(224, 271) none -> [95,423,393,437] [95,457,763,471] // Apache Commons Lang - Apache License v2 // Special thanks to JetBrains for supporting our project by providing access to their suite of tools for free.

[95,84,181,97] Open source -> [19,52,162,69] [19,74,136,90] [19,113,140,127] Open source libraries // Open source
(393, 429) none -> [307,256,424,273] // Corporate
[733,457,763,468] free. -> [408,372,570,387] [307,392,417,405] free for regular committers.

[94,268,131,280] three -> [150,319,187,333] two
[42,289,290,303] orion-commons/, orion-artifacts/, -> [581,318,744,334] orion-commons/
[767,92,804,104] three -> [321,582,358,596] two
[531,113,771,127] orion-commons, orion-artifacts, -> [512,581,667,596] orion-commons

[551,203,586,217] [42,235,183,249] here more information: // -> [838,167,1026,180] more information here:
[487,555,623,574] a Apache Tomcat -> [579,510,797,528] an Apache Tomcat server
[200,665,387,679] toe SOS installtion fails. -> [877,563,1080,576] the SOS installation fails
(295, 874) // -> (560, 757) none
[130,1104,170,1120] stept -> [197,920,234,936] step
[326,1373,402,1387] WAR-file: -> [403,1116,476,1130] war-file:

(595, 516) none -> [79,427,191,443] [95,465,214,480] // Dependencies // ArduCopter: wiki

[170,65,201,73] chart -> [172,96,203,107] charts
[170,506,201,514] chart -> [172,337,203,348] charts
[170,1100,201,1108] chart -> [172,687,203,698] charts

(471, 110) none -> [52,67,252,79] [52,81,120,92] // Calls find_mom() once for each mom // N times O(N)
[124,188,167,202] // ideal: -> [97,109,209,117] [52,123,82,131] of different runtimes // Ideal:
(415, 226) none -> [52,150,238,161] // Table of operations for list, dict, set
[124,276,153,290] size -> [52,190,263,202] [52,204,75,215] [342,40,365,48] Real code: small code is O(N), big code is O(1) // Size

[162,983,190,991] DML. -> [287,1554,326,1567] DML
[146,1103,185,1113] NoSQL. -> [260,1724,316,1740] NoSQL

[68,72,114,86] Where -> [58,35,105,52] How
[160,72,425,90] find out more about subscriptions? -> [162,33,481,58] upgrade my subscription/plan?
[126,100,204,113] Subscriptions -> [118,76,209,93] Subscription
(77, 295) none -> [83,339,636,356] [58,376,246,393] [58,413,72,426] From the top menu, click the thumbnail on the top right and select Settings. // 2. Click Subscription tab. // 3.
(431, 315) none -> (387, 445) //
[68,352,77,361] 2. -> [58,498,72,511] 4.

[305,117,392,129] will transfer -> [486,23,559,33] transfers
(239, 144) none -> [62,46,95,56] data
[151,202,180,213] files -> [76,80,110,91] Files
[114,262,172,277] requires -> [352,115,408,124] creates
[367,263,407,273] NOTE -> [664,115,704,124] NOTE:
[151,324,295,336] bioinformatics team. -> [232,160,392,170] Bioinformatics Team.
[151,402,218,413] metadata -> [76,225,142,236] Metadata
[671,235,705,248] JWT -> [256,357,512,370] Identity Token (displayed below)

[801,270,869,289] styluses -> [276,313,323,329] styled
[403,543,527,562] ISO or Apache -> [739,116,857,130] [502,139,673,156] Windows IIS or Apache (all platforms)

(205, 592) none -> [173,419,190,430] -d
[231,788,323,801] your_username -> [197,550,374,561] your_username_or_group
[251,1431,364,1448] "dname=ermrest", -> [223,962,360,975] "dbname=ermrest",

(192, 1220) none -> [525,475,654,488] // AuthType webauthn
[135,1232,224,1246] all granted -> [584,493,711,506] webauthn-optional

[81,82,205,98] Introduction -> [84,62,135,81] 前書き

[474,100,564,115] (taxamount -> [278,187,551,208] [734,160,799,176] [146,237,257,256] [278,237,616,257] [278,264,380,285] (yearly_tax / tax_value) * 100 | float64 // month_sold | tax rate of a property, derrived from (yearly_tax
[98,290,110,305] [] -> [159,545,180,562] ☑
__________
» WHAT TO WORK ON
Find and copy each line of the data where "orion" is present.

» SOLUTION FOR THIS PROBLEM
[42,289,290,303] orion-commons/, orion-artifacts/, -> [581,318,744,334] orion-commons/
[531,113,771,127] orion-commons, orion-artifacts, -> [512,581,667,596] orion-commons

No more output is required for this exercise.